On the morning of November 10, in a small room in the Hotel St. Georges, Clark met again with Darlan. Before a tense, perspiring crowd of American and French officers, Clark told Darlan he would force him to come to terms. Towering over the tiny admiral, Clark said his
alternatives were action or prison. Darlan, quivering though he was, said he would have to await Marshal Pétain’s orders. Clark flew into a rage. Juin saved the situation by calling Darlan aside and lecturing him on the senselessness of the battle at Oran and Casablanca. Darlan finally decided to go halfway. He told Clark he would order the troops to lay down their arms, but not to fight against the Germans. That meant Oran and Casablanca were now in Allied hands, but the Germans had Tunisia.

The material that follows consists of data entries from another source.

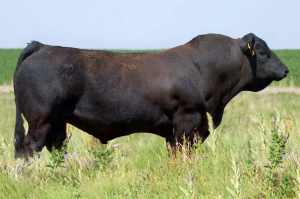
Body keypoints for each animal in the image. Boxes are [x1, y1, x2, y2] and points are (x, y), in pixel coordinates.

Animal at [12, 33, 288, 159]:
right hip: (40, 120)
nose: (286, 69)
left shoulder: (184, 128)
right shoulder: (186, 121)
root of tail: (42, 46)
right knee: (28, 149)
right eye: (263, 52)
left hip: (58, 122)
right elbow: (182, 154)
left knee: (56, 148)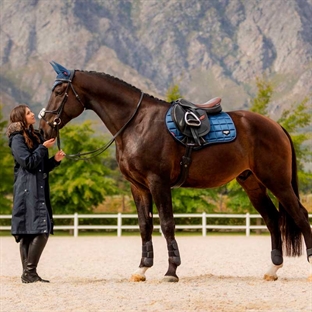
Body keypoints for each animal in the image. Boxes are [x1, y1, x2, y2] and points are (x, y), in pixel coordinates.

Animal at [40, 62, 310, 282]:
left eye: (58, 92)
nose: (43, 128)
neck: (137, 123)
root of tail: (275, 126)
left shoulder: (158, 183)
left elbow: (167, 224)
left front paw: (171, 271)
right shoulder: (138, 187)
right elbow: (144, 226)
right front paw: (142, 269)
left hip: (278, 181)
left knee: (299, 215)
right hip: (253, 184)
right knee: (272, 219)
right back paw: (272, 269)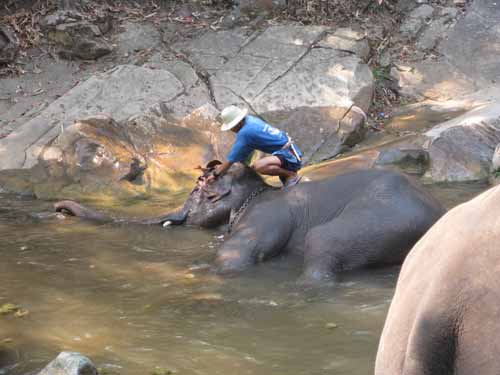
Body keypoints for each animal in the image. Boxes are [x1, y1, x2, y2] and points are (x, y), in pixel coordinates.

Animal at [55, 163, 446, 284]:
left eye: (195, 190)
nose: (60, 208)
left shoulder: (263, 218)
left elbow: (236, 259)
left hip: (381, 218)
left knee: (323, 241)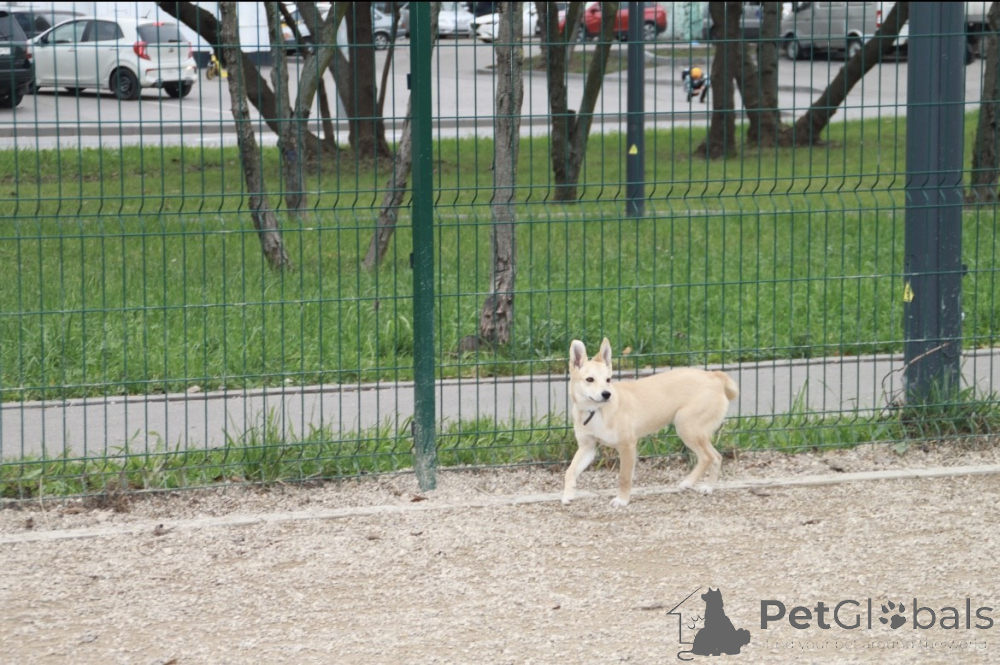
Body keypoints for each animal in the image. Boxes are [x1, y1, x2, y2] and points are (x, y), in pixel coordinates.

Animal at [562, 338, 739, 507]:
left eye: (608, 379)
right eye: (589, 379)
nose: (607, 394)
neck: (595, 411)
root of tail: (713, 376)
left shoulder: (627, 446)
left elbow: (624, 477)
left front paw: (622, 500)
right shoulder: (587, 448)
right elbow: (570, 471)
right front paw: (568, 495)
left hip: (687, 428)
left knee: (709, 457)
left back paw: (694, 483)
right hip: (693, 432)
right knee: (715, 457)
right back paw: (707, 487)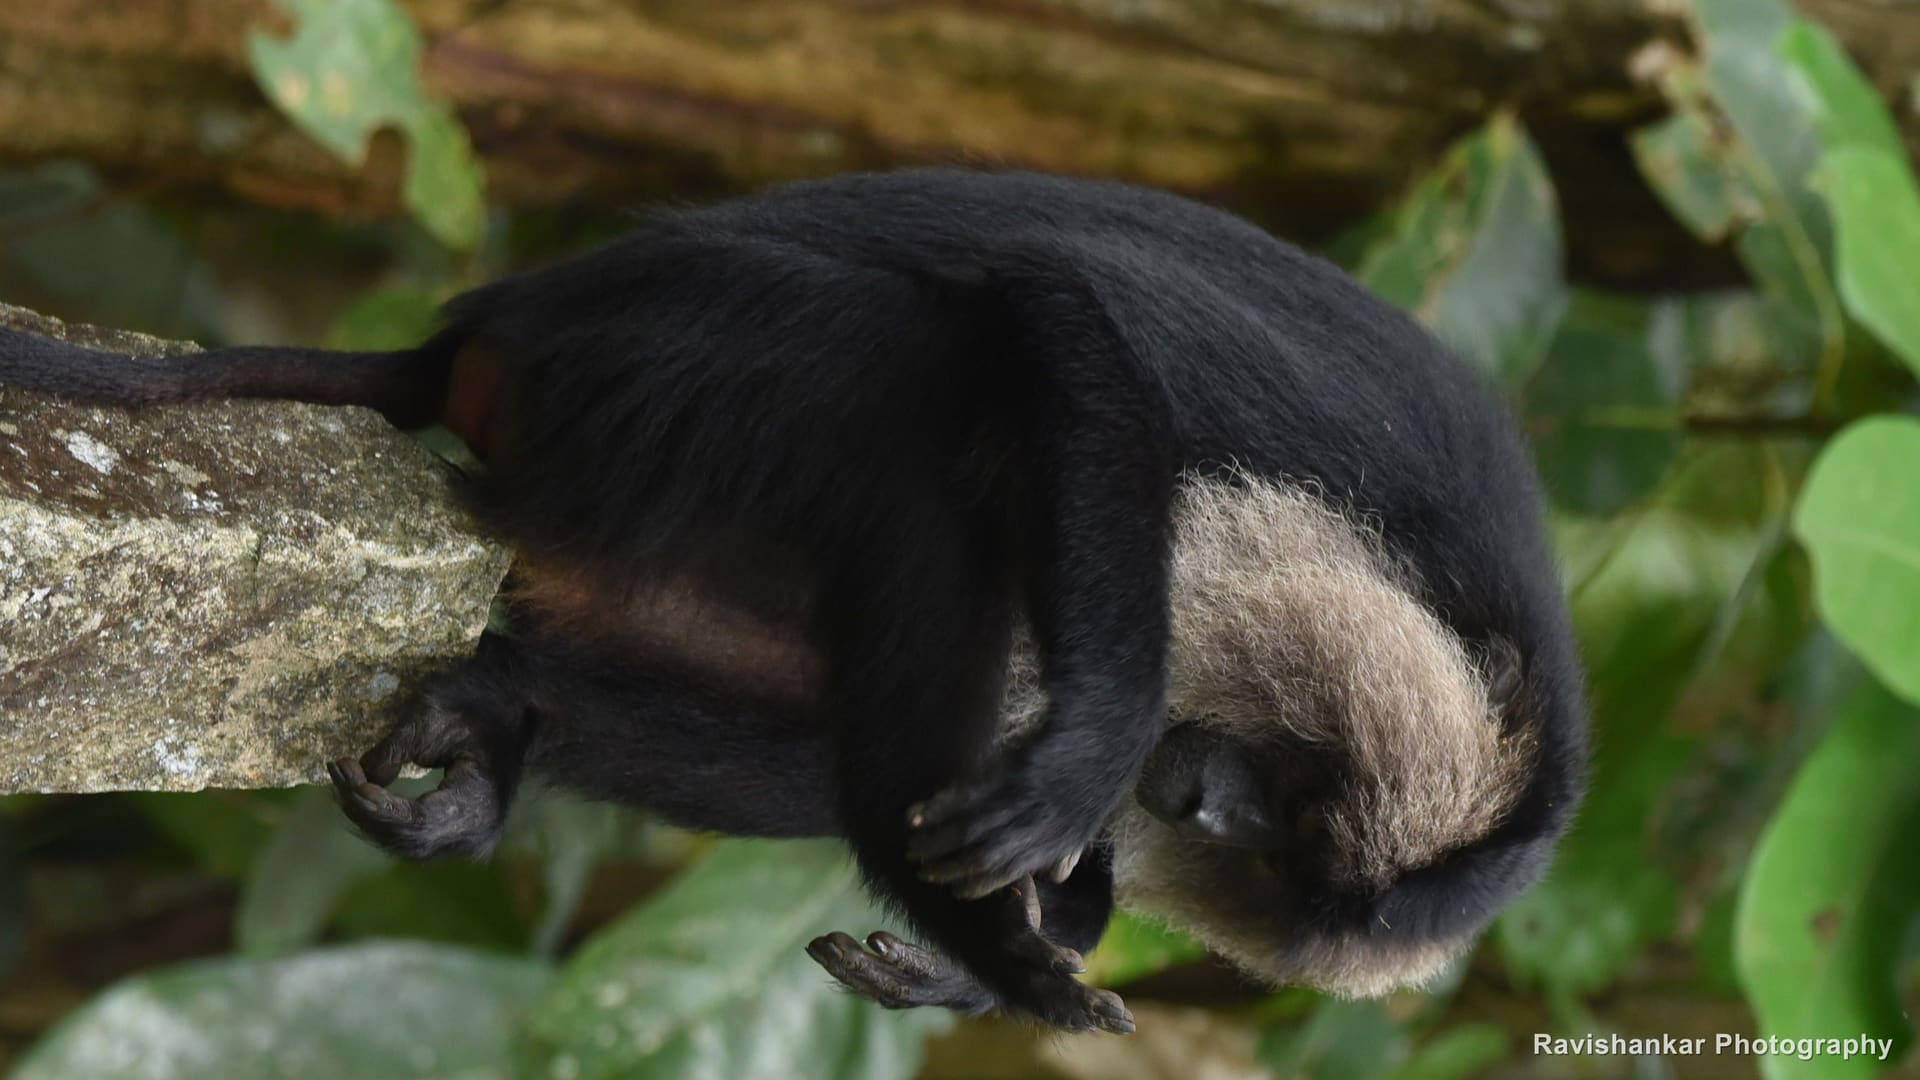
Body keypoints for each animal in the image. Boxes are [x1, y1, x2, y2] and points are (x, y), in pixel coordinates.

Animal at [0, 168, 1587, 1033]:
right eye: (1284, 816)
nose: (1195, 802)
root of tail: (486, 332)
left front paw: (1035, 921)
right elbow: (1051, 316)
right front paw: (1078, 786)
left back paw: (502, 720)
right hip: (669, 362)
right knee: (932, 386)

Immediately after the meeting broke up, Pétain declared from Vichy that he had removed Darlan from office. Clark hurried back to Darlan’s side. Darlan said he would have to cancel the armistice. Clark said in that case he would throw Darlan into prison. Darlan decided to let the cease-fire stand.

The next day, November 11, Hitler announced that he was going to march into southern, unoccupied France. Darlan then announced that this meant Pétain was no longer free to express himself and claimed that he had secret orders from Pétain (which he never produced) that gave him authority to act under such circumstances. At midday he declared that he was going to exercise the powers of the government in the marshal’s name. He again ordered a cease-fire and this time told the French in Tunisia to resist the German landings. Pétain stripped Darlan of his authority, transferring it to Noguès in Morocco, who nevertheless threw in with Darlan.